At last, we assume all the same side-elements on each spatial dimension have an equivalent opportunity to contribute to the construction of side-weighted averages. For example, refer to Fig. 2, only Ω1 is determined as a left-side element in the y-direction, both Ω1 and Ω2 are determined as top-side elements in the z-direction, thus we have

$$ \bar{\lambda}_{L}=\bar{\lambda}^{L}_{\Omega_{1}},\quad\bar{\lambda}_{T}=\frac{1}{2}(\bar{\lambda}^{R}_{\Omega_{1}}+\bar{\lambda}^{R}_{\Omega_{2}}). $$
(22)

In addition, we define the characteristic mesh-size hx,hy,hz to be used as follows,

$$ h_{x}=max\left\{|x_{k}-x_{0}|\right\},\quad h_{y}=max\left\{|y_{k}-y_{0}|\right\},\quad h_{z}=max\left\{|z_{k}-z_{0}|\right\}. $$
(23)

According to the steps above and combined with formulae (20), (21) and (22), side-weighted averages of eigenvalue \(\bar {\lambda }_{b},\bar {\lambda }_{f}, \bar {\lambda }_{L},\bar {\lambda }_{R},\bar {\lambda }_{B},\bar {\lambda }_{T}\) can be constructed easily.
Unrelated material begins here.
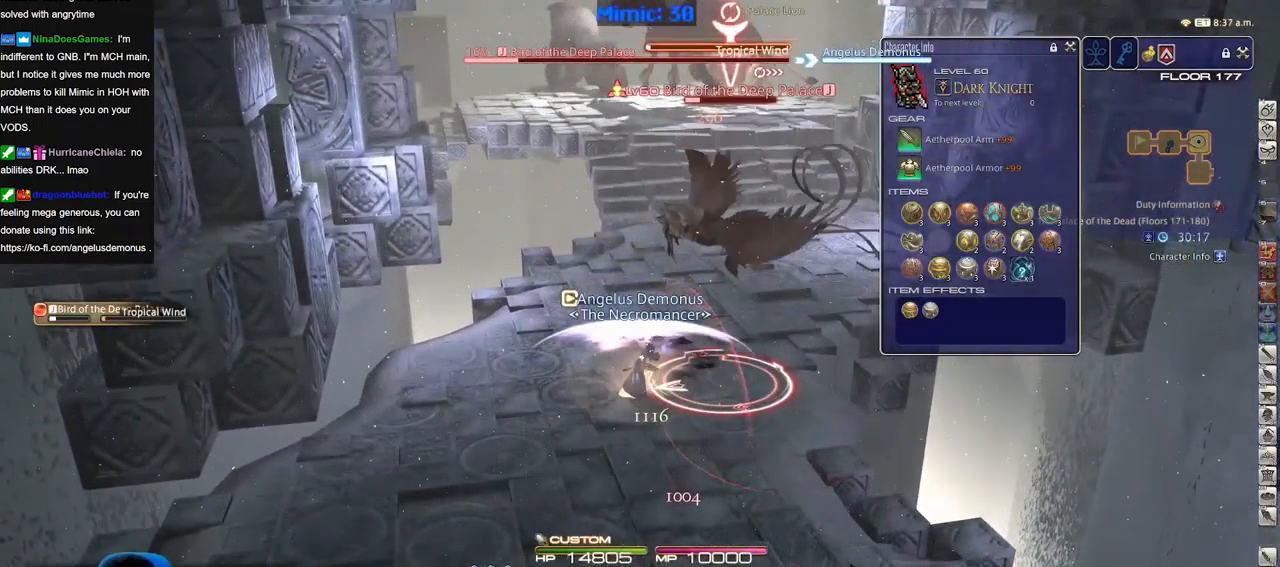
{"keys": ["a"], "events": [[451, "a", "down"]]}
Replacing h in (17) by hx in the x-direction, hy in the y-direction, hz in the z-direction, and \(\bar {\lambda }_{L},\;\bar {\lambda }_{R}\) in (17) by \(\bar {\lambda }_{b},\bar {\lambda }_{f}\) in the x-direction, \(\bar {\lambda }_{L},\bar {\lambda }_{R}\) in the y-direction, and \(\bar {\lambda }_{B},\bar {\lambda }_{T}\) in the z-direction, we can obtain a concise and generalized characteristic-based shock wave indicator on unstructured grids as follows,

$$ \widehat{out}_{e}^{3D}=max\left\{ \widehat{out}_{e}(\bar{\lambda}_{b},\;\bar{\lambda}_{f};\;h_{x}),\;\widehat{out}_{e}(\bar{\lambda}_{L},\;\bar{\lambda}_{R};\;h_{y}),\;\widehat{out}_{e}(\bar{\lambda}_{B},\;\bar{\lambda}_{T};\;h_{z}) \right\}. $$
(24)

Here, \(\widehat {out}_{e}\) is the indicator for system equations (18), \(\bar {\lambda }_{b},\bar {\lambda }_{f}, \bar {\lambda }_{L},\bar {\lambda }_{R},\bar {\lambda }_{B},\bar {\lambda }_{T}\) are defined by (20), (21), (22).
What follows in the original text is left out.